» **PROBLEM REQUIREMENTS**
Filter the entries that follow, copying every line in which the word "shoulder" appears.

» **WORKING DATA**
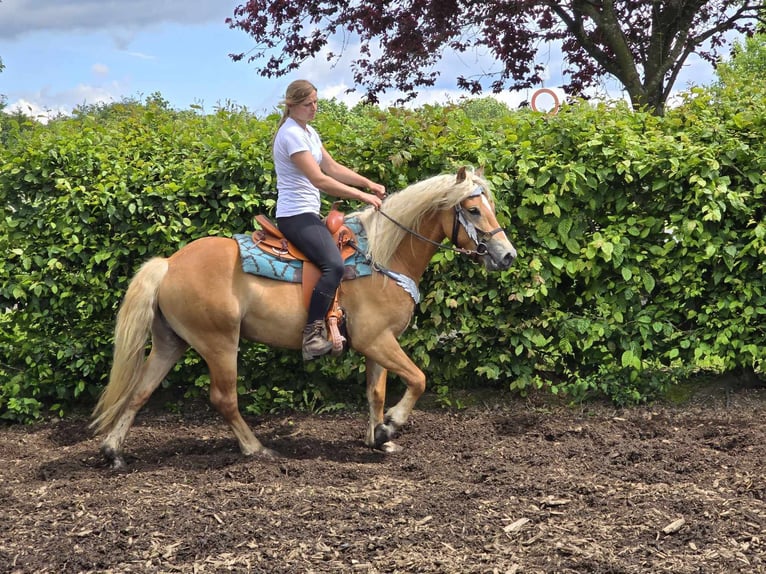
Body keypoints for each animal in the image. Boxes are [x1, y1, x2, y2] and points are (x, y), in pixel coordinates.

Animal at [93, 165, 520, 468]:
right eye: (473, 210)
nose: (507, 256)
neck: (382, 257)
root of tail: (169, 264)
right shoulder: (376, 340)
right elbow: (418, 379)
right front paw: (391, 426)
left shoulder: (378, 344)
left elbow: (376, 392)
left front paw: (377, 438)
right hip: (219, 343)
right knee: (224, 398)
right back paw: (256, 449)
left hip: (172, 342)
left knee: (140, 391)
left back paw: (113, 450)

==

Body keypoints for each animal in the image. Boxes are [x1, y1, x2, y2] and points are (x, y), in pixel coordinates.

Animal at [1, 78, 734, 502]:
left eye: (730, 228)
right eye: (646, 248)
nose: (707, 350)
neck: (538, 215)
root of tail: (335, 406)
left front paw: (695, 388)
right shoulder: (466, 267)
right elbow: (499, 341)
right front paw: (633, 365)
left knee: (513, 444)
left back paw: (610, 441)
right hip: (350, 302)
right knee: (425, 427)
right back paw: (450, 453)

---

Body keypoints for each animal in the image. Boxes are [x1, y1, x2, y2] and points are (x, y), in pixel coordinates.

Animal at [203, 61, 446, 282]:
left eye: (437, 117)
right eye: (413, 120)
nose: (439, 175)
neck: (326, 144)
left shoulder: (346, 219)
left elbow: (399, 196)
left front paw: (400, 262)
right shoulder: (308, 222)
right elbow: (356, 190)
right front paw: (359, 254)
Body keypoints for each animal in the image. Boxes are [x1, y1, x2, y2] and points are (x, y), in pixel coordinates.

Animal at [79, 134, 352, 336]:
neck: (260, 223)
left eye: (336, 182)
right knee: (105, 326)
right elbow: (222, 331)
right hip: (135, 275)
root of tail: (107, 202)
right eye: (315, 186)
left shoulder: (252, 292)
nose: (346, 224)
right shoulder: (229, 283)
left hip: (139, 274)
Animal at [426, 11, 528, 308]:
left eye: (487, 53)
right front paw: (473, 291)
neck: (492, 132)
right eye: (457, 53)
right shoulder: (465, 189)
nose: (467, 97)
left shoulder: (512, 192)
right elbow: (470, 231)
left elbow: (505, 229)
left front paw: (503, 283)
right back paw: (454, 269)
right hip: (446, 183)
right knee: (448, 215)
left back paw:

» **RESULT OF THIS EXERCISE**
right shoulder: (376, 340)
left shoulder: (378, 344)
right shoulder: (466, 267)
left shoulder: (346, 219)
right shoulder: (308, 222)
left shoulder: (252, 292)
right shoulder: (229, 283)
right shoulder: (465, 189)
left shoulder: (512, 192)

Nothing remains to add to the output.